START Extracted text
‘An awakening’: With success on the ice, hockey popularity takes off in southern Florida

Posted June 12, 2025 3:14 pm.
NHL fans in Florida have had it pretty good over the last few years.
A Florida team making it to the Stanley Cup final is something of a fait accompli – at least for the past six seasons.
That has kids in Florida who grew up on the beach heading to the rink instead to strap on their skates.
“It’s 95 degrees outside (35 Celsius) and 100 per cent humidity, you can come in here, it’s 60 degrees (15 Celsius), and you can learn something,” said Jay Delgado, the owner of Pines Ice Arena in Pembroke Pines, Fla.
When Delgado opened the ice rink complex nearly 30 years ago, it was one of the few in the entire state of Florida.
“At that time there were only three facilities,” he told CityNews. “All the way from West Palm to Miami.”
But with three Stanley Cups in the last five years between the Tampa Bay Lightning and the Florida Panthers, Delgado says he’s seen more and more people getting turned on to the sport.
Tampa also won a Cup in 2004 – making that four trophies for the Sunshine State in the past two decades.
“For Florida, I think it’s been kind of an awakening to really what the sport has to offer as an entertainment. Even if you’re not born into that culture,” Delgado said.
The sight outside Amerant Bank Arena in Sunrise, Fla., on Panthers’ game days confirms what Delgado is saying, with kids decked out in team gear.
Ryan Rocknowski is one of them. He tells CityNews it took one glimpse at the action on the ice to want more.
“I went to one of the games here, I wanted to play it,” Ryan said when asked how he got into hockey.
Ryan’s dad John says hockey has become so popular in their household, football is now an afterthought for young Ryan.
“First game, I want to say he was two, this was before he could walk,” John Rocknowski said. “And the run these guys have been on, it’s just incredible. Dolphins? He doesn’t even think about the Dolphins anymore.”
For all the success Florida kids are enjoying, it’s meant years of disappointment for those in Canada.
The Edmonton Oilers are trying to bring a championship back to the Great White North for the first time since 1993, while at the same time making sure a Florida team doesn’t win a fourth Cup in six years.
END Extracted text
Problem to solve:
Return the passage from the hockey article, from "Ryan Rocknowski is" to "those in Canada.", copied word for word.
START Record excerpts
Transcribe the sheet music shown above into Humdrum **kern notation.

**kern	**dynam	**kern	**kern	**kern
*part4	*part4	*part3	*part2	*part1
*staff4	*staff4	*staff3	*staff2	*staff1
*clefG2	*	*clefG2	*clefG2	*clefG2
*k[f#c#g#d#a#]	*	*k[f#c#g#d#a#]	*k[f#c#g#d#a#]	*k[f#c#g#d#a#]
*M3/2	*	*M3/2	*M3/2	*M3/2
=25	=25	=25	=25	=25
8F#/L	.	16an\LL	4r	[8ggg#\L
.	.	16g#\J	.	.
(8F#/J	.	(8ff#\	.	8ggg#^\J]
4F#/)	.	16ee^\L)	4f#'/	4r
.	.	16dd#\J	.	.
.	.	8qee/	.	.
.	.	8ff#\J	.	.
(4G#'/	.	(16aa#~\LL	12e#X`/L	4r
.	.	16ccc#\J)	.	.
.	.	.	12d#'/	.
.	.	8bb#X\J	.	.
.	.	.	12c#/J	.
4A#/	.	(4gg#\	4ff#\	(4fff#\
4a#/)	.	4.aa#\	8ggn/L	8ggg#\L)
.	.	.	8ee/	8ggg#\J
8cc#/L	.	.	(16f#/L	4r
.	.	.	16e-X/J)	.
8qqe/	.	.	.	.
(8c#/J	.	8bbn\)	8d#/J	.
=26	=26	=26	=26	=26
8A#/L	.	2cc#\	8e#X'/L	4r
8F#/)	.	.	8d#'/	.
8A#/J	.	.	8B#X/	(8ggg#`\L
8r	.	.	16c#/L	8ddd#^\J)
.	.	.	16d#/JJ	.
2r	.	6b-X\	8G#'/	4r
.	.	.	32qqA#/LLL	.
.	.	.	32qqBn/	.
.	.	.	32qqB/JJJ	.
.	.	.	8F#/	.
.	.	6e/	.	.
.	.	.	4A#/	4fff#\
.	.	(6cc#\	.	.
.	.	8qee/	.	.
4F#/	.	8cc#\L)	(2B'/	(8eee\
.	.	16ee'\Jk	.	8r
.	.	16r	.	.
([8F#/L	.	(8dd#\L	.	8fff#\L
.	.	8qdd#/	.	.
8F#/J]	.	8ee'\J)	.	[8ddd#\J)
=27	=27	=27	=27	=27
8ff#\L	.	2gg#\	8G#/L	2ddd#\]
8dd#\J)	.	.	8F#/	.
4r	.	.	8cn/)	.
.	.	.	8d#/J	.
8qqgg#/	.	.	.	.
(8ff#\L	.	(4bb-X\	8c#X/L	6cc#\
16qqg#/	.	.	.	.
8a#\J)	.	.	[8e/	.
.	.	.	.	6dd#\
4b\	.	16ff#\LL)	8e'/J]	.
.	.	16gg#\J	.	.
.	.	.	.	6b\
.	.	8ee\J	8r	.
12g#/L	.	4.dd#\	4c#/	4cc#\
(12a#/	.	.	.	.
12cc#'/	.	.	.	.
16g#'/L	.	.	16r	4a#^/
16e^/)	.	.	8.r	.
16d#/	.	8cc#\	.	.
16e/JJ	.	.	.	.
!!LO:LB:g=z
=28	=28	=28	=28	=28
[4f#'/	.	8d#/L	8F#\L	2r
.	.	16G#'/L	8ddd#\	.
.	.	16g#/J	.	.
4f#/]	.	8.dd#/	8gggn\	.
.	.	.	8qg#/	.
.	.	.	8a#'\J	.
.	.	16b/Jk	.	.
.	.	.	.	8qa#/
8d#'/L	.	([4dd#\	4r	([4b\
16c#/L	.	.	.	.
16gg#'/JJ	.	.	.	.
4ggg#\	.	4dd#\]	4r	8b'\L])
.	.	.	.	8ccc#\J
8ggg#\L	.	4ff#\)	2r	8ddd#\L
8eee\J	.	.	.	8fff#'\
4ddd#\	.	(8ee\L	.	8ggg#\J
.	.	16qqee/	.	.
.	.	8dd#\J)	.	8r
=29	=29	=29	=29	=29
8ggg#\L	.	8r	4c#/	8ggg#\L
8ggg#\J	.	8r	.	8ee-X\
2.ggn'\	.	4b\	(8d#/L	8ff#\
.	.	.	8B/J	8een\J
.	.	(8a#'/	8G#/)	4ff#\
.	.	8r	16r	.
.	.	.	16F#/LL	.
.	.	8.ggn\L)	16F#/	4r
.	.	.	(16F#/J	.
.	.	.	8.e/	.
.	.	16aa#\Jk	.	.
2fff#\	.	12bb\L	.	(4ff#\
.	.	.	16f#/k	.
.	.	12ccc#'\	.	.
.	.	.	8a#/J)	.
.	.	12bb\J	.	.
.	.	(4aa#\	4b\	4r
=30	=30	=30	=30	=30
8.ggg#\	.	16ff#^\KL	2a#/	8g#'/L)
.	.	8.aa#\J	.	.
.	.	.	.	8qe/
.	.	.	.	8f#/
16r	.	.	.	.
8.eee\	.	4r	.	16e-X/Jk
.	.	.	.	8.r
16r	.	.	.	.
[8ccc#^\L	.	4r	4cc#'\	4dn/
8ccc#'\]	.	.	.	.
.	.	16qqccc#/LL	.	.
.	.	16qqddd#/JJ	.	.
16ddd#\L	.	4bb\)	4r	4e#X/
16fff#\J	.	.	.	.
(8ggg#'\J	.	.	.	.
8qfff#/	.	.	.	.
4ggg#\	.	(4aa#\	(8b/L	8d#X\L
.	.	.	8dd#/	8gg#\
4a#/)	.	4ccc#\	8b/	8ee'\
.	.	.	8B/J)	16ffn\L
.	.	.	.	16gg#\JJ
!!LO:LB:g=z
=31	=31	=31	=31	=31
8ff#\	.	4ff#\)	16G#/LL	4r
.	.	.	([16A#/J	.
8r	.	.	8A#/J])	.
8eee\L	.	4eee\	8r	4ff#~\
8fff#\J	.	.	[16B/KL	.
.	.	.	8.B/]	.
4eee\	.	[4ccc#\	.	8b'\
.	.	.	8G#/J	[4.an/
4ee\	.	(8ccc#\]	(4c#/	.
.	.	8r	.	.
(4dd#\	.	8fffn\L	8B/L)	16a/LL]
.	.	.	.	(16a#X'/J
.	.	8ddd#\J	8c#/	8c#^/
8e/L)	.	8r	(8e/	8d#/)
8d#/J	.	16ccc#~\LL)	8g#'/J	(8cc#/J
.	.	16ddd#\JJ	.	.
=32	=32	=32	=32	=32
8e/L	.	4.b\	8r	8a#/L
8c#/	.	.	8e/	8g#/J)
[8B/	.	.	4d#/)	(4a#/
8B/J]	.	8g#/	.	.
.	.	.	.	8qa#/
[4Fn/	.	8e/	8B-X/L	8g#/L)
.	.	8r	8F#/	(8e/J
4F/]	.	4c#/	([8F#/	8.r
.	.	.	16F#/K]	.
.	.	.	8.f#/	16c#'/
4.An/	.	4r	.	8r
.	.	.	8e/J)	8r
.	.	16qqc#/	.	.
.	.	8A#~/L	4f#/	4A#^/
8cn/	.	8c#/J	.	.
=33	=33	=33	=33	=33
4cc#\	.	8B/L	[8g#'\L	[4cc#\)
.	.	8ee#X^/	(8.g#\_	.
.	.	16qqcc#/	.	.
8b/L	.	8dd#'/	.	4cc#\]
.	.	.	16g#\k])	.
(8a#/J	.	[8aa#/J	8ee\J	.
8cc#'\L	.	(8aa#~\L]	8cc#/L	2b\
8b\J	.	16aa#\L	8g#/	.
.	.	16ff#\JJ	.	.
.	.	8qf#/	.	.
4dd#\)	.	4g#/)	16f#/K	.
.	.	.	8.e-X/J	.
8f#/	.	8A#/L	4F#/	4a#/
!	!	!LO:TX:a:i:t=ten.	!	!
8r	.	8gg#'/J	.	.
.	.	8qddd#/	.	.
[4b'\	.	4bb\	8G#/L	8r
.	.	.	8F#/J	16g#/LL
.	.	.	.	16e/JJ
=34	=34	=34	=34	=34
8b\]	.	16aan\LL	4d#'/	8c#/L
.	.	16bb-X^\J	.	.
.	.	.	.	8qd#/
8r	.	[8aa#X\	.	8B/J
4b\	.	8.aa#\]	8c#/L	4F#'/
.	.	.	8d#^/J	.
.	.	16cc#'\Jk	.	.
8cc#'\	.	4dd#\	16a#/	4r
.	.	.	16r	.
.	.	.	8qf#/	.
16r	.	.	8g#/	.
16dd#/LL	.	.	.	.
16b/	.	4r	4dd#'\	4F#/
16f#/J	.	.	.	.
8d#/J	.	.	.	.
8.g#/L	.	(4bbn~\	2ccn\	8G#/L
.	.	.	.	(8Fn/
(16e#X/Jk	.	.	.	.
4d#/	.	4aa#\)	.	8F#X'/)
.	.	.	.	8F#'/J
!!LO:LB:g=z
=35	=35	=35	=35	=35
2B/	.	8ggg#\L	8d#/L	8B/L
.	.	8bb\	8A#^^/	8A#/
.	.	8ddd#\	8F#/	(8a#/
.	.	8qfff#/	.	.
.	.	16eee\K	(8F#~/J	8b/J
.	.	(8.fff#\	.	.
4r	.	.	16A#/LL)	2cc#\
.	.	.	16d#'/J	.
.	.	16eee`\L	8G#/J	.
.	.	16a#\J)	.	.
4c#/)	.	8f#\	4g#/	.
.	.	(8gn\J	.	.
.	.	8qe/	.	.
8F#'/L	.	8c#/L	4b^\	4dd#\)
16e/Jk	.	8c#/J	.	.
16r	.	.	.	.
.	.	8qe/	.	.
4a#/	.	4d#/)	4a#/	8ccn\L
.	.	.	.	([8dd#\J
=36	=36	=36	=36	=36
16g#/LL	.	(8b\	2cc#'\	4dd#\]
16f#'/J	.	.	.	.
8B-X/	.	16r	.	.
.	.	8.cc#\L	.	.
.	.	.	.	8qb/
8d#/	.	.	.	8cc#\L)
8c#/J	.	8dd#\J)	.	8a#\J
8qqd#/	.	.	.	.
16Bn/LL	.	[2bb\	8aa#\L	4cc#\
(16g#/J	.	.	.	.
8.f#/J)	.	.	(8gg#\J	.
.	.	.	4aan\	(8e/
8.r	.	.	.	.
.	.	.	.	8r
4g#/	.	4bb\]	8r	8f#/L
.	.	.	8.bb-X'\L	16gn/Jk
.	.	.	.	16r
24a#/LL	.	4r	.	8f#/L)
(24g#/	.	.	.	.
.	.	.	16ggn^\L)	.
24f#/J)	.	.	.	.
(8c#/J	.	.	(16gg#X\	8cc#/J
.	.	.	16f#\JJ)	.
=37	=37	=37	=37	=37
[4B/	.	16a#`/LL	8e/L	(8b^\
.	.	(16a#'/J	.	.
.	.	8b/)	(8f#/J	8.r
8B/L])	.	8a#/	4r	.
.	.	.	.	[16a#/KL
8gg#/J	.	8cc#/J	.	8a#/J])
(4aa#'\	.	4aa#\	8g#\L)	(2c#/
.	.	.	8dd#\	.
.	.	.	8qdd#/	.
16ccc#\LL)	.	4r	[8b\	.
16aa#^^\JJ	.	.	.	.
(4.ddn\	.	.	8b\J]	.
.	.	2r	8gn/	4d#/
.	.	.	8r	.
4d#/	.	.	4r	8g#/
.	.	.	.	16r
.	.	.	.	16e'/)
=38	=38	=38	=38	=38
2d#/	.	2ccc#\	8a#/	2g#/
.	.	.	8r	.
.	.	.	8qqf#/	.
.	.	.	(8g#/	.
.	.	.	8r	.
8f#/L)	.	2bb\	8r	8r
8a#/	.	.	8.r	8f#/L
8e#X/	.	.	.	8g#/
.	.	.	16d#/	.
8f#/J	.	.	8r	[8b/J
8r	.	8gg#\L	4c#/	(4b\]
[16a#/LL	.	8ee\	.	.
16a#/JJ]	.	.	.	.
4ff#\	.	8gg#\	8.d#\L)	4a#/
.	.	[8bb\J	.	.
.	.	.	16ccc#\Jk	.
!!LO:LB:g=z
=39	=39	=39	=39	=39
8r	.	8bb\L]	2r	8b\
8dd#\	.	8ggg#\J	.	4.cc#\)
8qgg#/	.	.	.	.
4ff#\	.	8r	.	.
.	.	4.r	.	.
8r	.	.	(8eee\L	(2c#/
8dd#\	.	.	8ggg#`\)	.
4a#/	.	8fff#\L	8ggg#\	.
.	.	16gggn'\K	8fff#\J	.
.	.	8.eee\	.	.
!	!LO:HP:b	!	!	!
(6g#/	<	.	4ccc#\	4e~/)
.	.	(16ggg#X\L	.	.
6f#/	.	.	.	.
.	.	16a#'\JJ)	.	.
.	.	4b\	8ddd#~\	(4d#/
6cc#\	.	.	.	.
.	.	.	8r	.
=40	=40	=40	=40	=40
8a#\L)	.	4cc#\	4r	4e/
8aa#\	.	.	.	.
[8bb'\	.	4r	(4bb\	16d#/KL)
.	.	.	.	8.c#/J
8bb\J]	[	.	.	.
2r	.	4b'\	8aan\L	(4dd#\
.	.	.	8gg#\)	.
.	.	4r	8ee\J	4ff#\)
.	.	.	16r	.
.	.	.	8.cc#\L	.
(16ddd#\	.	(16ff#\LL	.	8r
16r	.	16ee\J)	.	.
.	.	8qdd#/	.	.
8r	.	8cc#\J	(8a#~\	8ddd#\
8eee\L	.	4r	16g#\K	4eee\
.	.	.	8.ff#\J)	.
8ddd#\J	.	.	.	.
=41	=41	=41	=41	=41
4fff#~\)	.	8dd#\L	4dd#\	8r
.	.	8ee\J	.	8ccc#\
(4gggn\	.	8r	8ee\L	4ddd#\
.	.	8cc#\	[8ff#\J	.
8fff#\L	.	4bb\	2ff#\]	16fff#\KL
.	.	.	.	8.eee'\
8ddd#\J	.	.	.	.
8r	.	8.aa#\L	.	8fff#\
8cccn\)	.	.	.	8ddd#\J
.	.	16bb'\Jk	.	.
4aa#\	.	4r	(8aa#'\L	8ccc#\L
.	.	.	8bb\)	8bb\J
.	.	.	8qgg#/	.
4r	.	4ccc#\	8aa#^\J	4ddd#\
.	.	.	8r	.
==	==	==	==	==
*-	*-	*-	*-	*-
END Record excerpts
Solution to this task:
Ryan Rocknowski is one of them. He tells CityNews it took one glimpse at the action on the ice to want more.
“I went to one of the games here, I wanted to play it,” Ryan said when asked how he got into hockey.
Ryan’s dad John says hockey has become so popular in their household, football is now an afterthought for young Ryan.
“First game, I want to say he was two, this was before he could walk,” John Rocknowski said. “And the run these guys have been on, it’s just incredible. Dolphins? He doesn’t even think about the Dolphins anymore.”
For all the success Florida kids are enjoying, it’s meant years of disappointment for those in Canada.